RECORDS PROVIDED →
"""
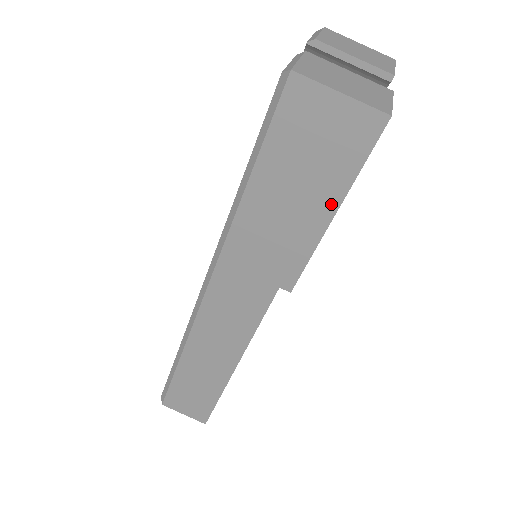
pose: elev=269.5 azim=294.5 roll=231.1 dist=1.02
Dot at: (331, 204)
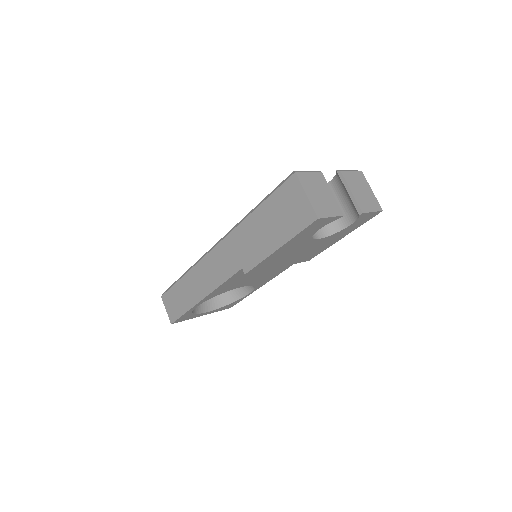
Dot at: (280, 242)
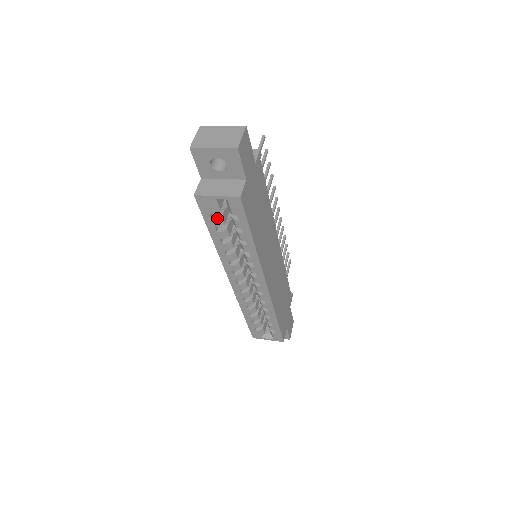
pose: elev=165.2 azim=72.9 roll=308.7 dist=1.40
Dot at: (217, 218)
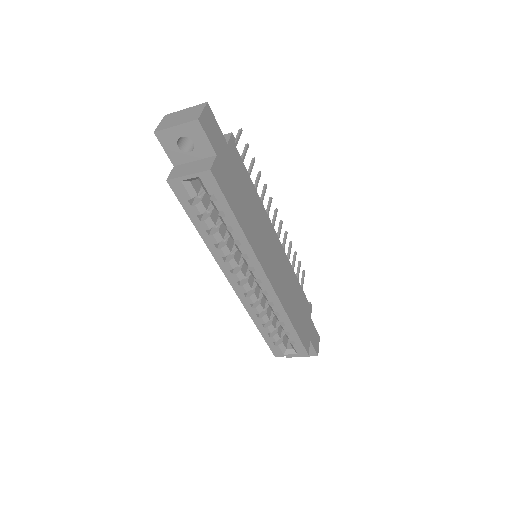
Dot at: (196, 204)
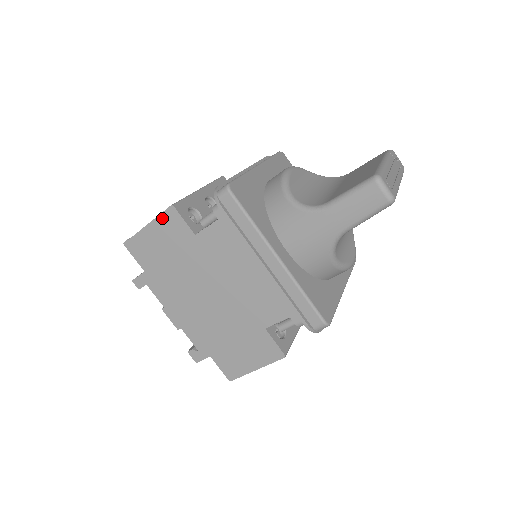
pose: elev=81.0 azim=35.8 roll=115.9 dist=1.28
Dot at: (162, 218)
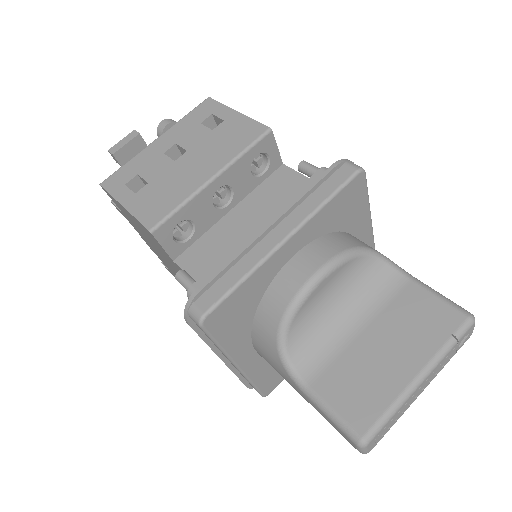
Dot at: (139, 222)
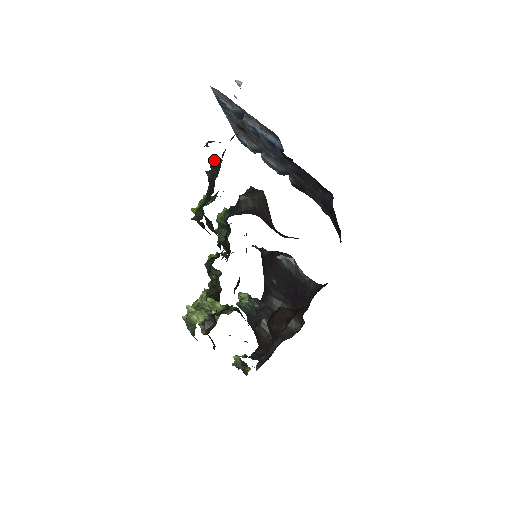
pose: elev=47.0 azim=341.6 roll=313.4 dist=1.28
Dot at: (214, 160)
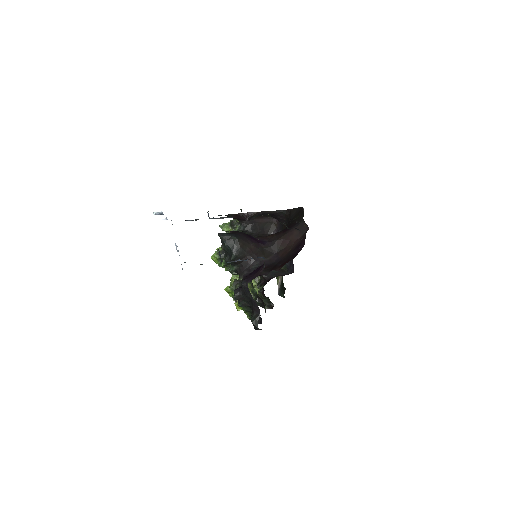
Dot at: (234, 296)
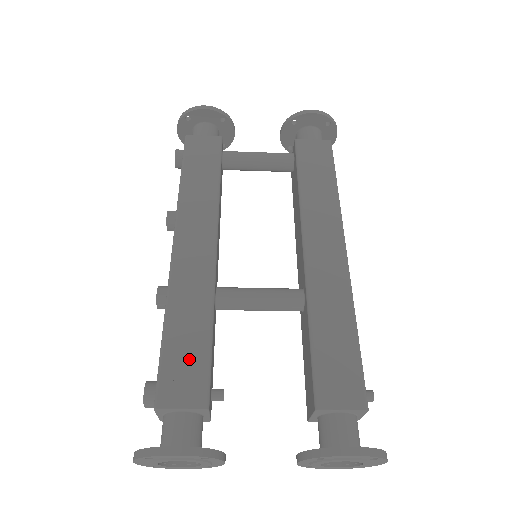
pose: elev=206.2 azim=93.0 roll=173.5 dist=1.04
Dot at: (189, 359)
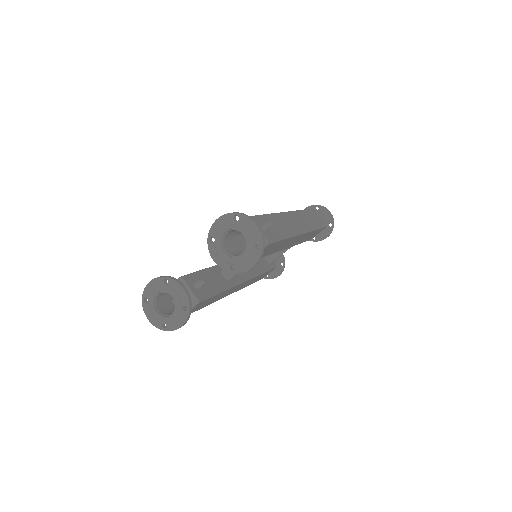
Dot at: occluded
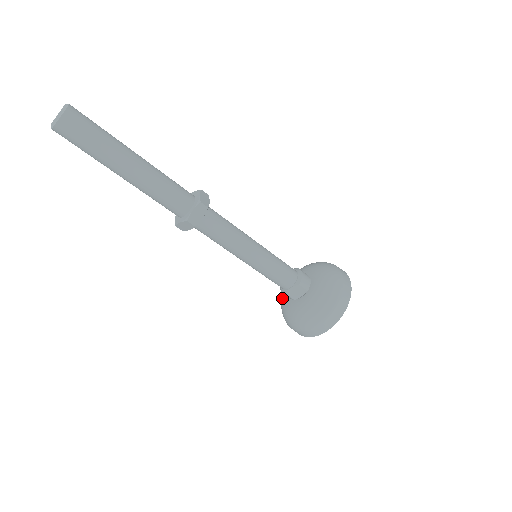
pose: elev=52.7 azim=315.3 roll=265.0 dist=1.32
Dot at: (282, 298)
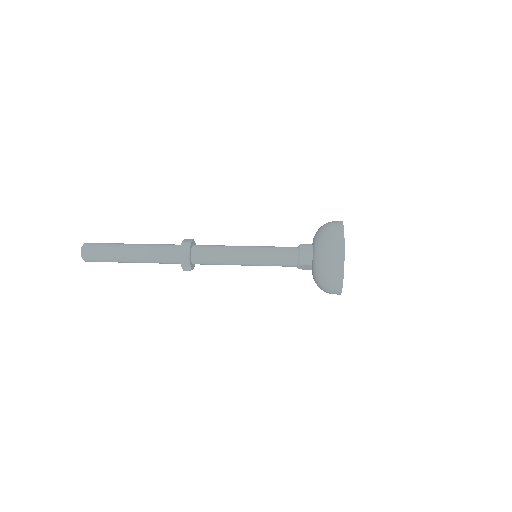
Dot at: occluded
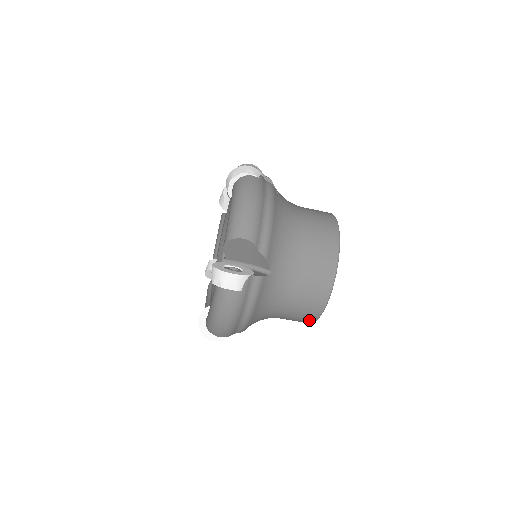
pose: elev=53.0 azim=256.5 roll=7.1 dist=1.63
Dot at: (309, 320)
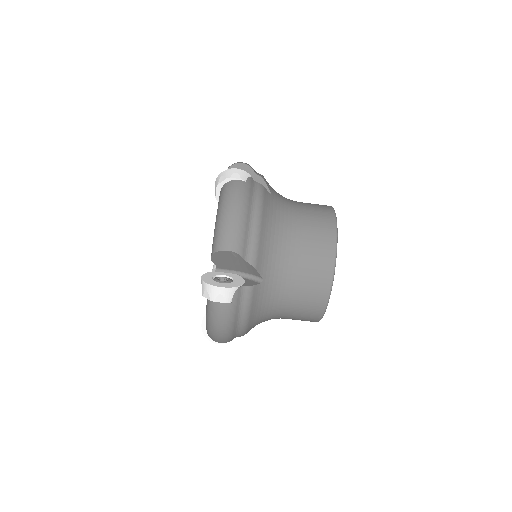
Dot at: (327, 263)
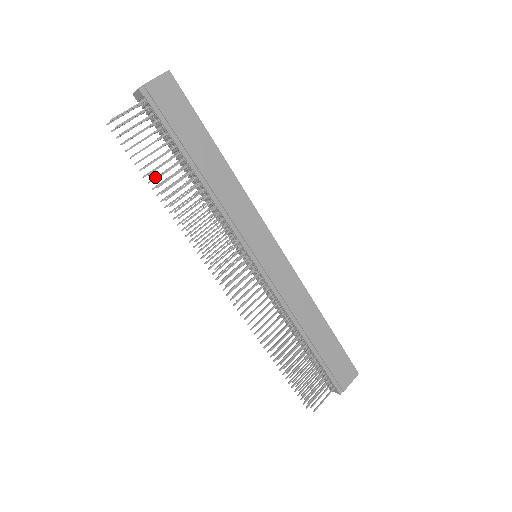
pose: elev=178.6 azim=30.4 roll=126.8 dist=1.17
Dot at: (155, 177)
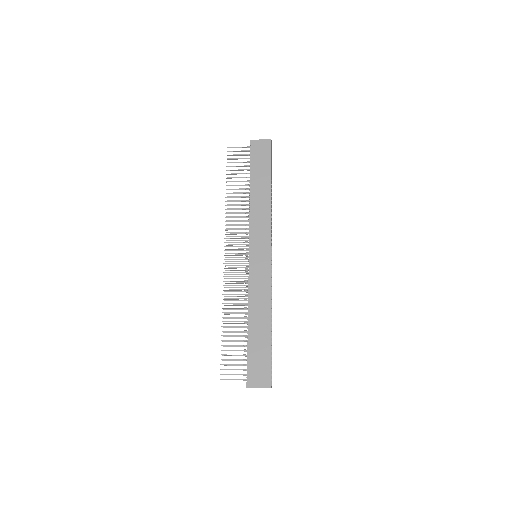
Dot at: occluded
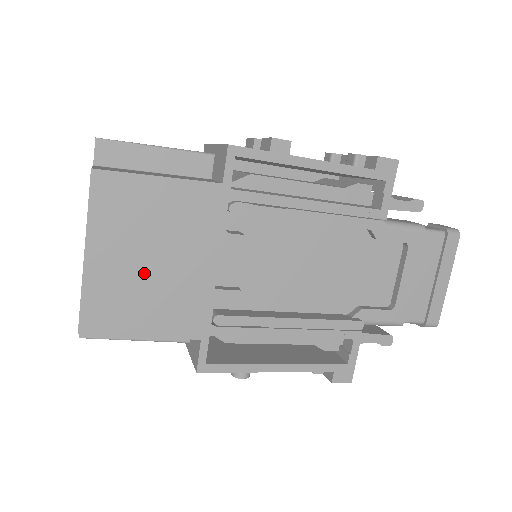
"""
Rewrite every line of the material above with "azim" renamed to "azimuth", leaving everything else unchanged and omitting the pictures.

ANSWER →
pose: elev=269.5 azimuth=294.5 roll=231.1 dist=1.02
Dot at: (331, 204)
Dot at: (280, 242)
pose: elev=165.2 azimuth=72.9 roll=308.7 dist=1.40
Dot at: (217, 218)
Dot at: (196, 204)
pose: elev=81.0 azimuth=35.8 roll=115.9 dist=1.28
Dot at: (162, 218)
Dot at: (139, 222)
pose: elev=47.0 azimuth=341.6 roll=313.4 dist=1.28
Dot at: (214, 160)
Dot at: (234, 296)
pose: elev=206.2 azimuth=93.0 roll=173.5 dist=1.04
Dot at: (189, 359)
Dot at: occluded
pose: elev=52.7 azimuth=315.3 roll=265.0 dist=1.32
Dot at: (282, 298)
Dot at: occluded
pose: elev=53.0 azimuth=256.5 roll=7.1 dist=1.63
Dot at: (309, 320)
Dot at: (327, 263)
pose: elev=178.6 azimuth=30.4 roll=126.8 dist=1.17
Dot at: (155, 177)
Dot at: occluded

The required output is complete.